Exercise => Once you reach the line holding "List each element's", write out that line and every later one exactly, ending with the last line of the data; write nothing else.

Document layout detection data =>

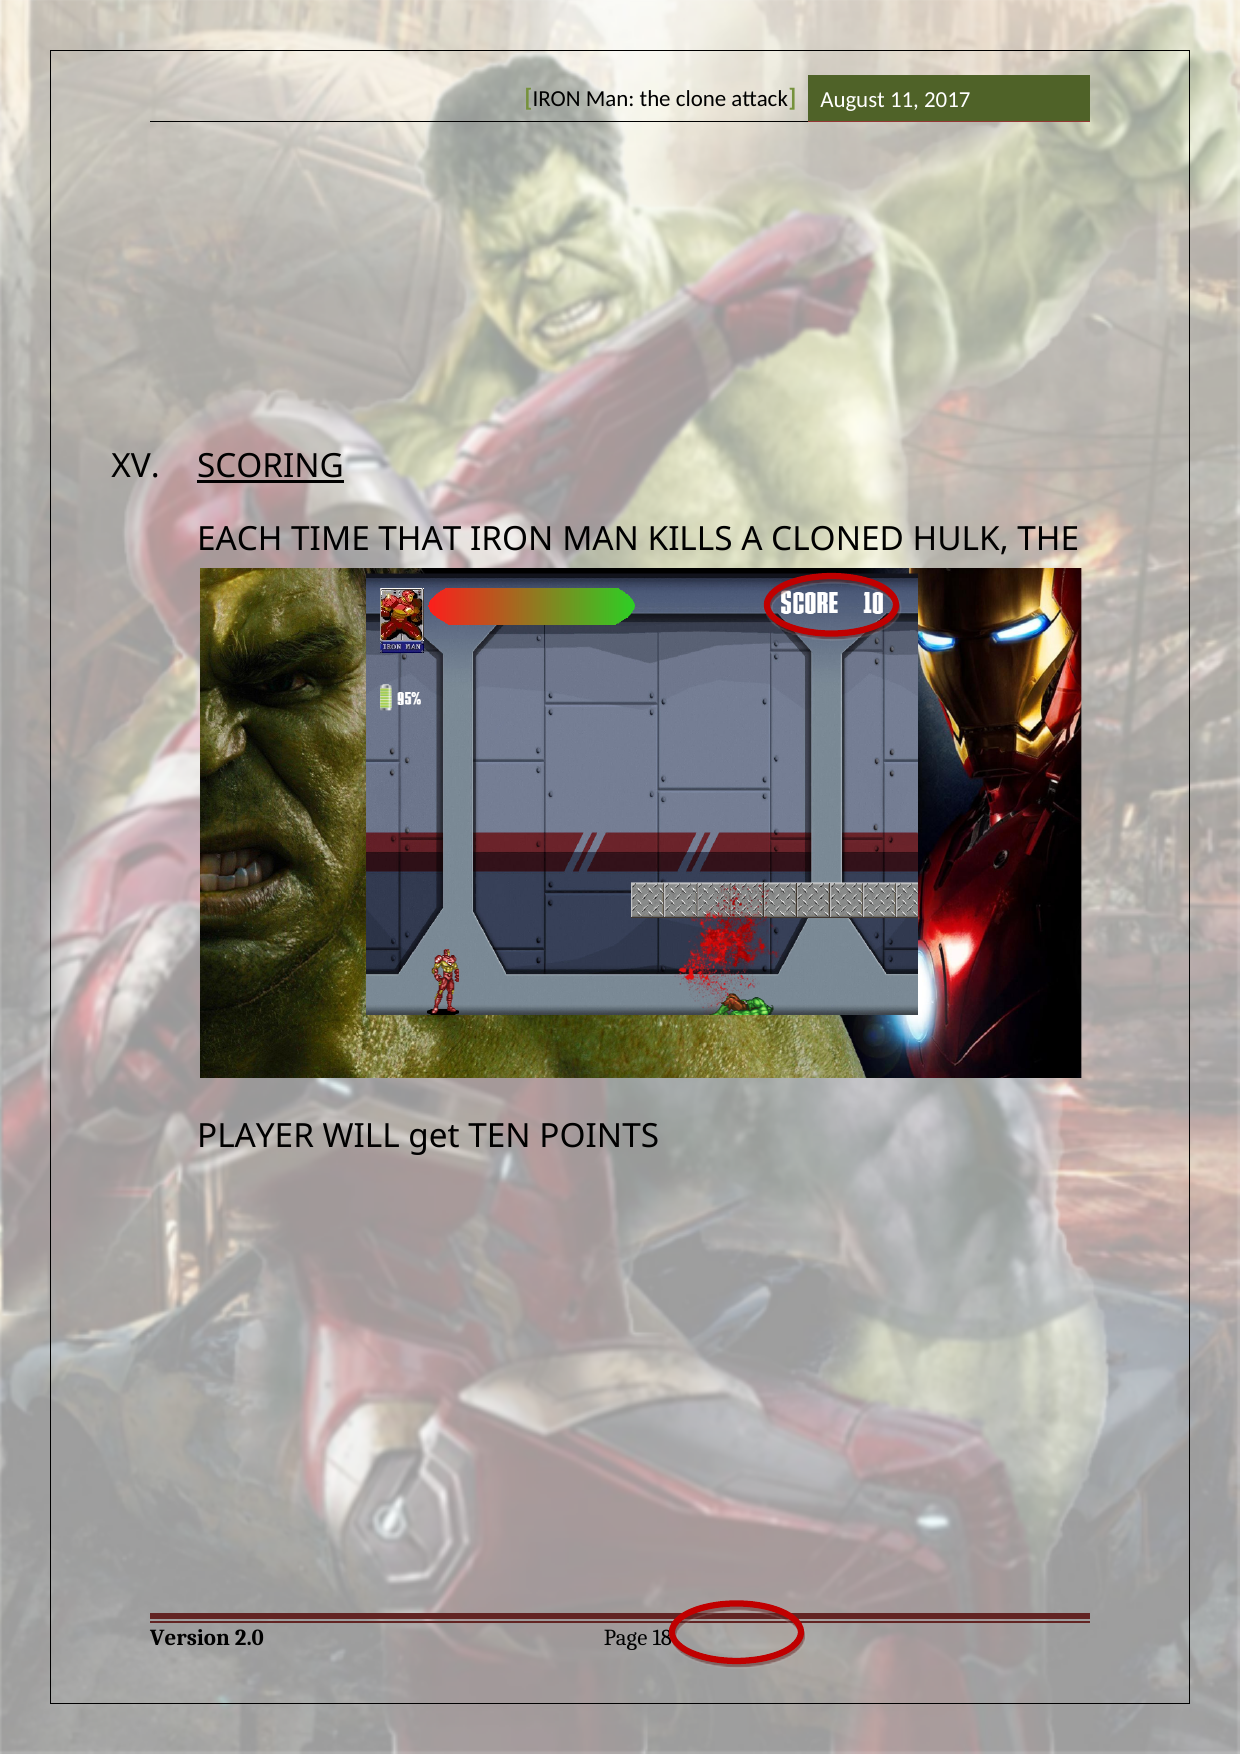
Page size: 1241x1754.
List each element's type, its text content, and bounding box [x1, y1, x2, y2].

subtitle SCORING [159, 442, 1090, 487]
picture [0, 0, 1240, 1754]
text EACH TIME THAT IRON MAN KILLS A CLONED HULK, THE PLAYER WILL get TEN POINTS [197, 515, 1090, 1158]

Result =>
List each element's type, its text content, and bounding box [x1, y1, x2, y2].

subtitle SCORING [159, 442, 1090, 487]
picture [0, 0, 1240, 1754]
text EACH TIME THAT IRON MAN KILLS A CLONED HULK, THE PLAYER WILL get TEN POINTS [197, 515, 1090, 1158]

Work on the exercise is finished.